Information supplied:
# # # # #

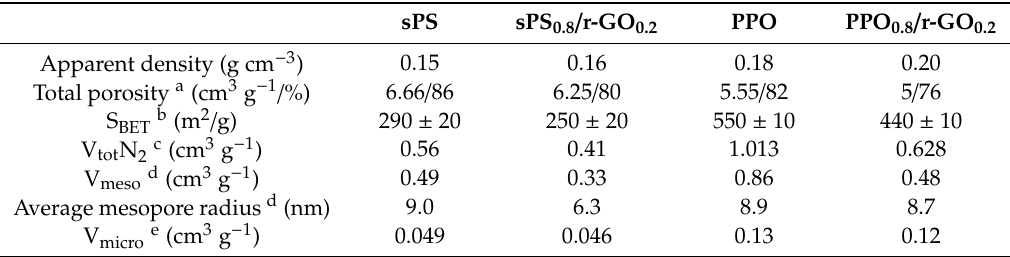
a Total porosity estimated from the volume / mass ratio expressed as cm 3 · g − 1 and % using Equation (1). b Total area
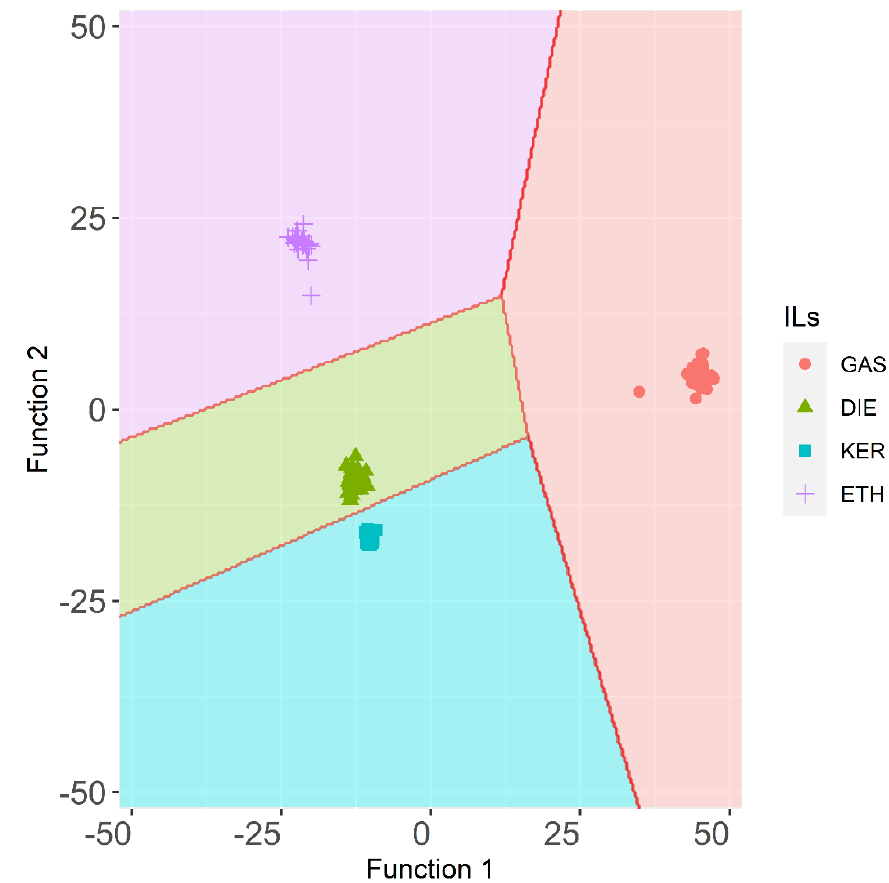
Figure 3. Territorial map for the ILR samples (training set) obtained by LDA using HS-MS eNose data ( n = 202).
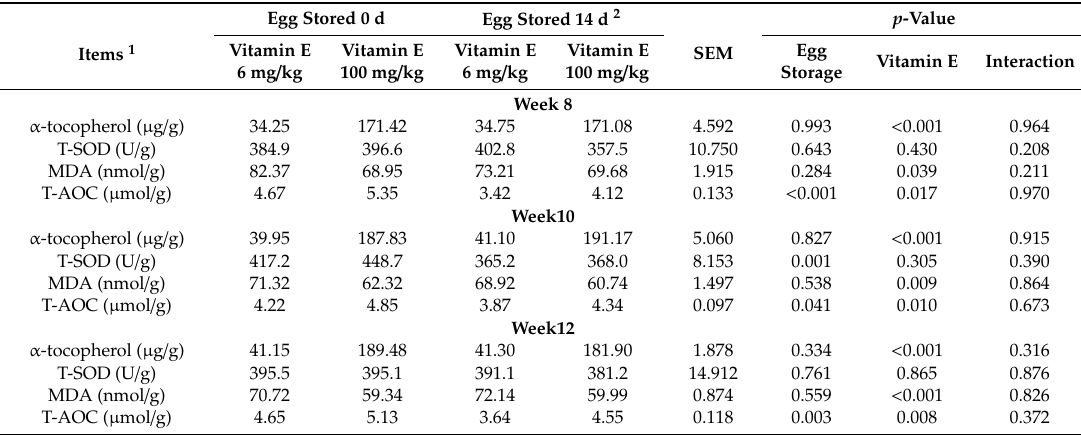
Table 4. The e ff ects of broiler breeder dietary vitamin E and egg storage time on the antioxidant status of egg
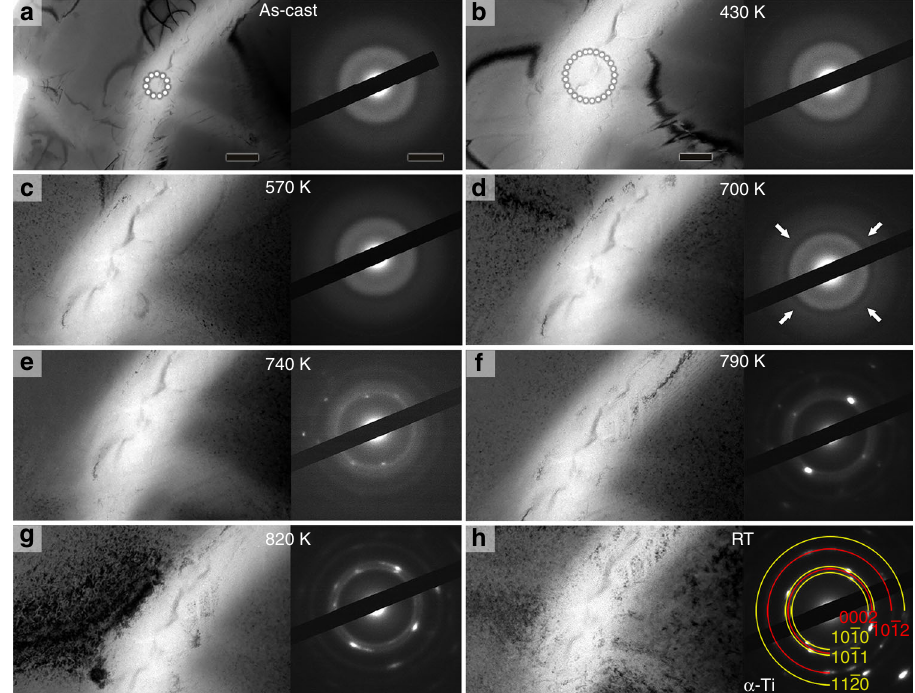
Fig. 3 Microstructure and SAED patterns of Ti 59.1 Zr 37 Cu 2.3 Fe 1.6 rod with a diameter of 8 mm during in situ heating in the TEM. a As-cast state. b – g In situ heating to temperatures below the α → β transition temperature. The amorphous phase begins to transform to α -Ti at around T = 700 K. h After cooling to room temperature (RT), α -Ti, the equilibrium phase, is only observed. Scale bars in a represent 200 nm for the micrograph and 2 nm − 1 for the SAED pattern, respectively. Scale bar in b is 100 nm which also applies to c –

# # # # #

What is needed:
In your copy of the data above, leave out the pictures and repeat everything else exactly.

Exercise output:
a Total porosity estimated from the volume / mass ratio expressed as cm 3 · g − 1 and % using Equation (1). b Total area
Figure 3. Territorial map for the ILR samples (training set) obtained by LDA using HS-MS eNose data ( n = 202).
Table 4. The e ff ects of broiler breeder dietary vitamin E and egg storage time on the antioxidant status of egg
Fig. 3 Microstructure and SAED patterns of Ti 59.1 Zr 37 Cu 2.3 Fe 1.6 rod with a diameter of 8 mm during in situ heating in the TEM. a As-cast state. b – g In situ heating to temperatures below the α → β transition temperature. The amorphous phase begins to transform to α -Ti at around T = 700 K. h After cooling to room temperature (RT), α -Ti, the equilibrium phase, is only observed. Scale bars in a represent 200 nm for the micrograph and 2 nm − 1 for the SAED pattern, respectively. Scale bar in b is 100 nm which also applies to c –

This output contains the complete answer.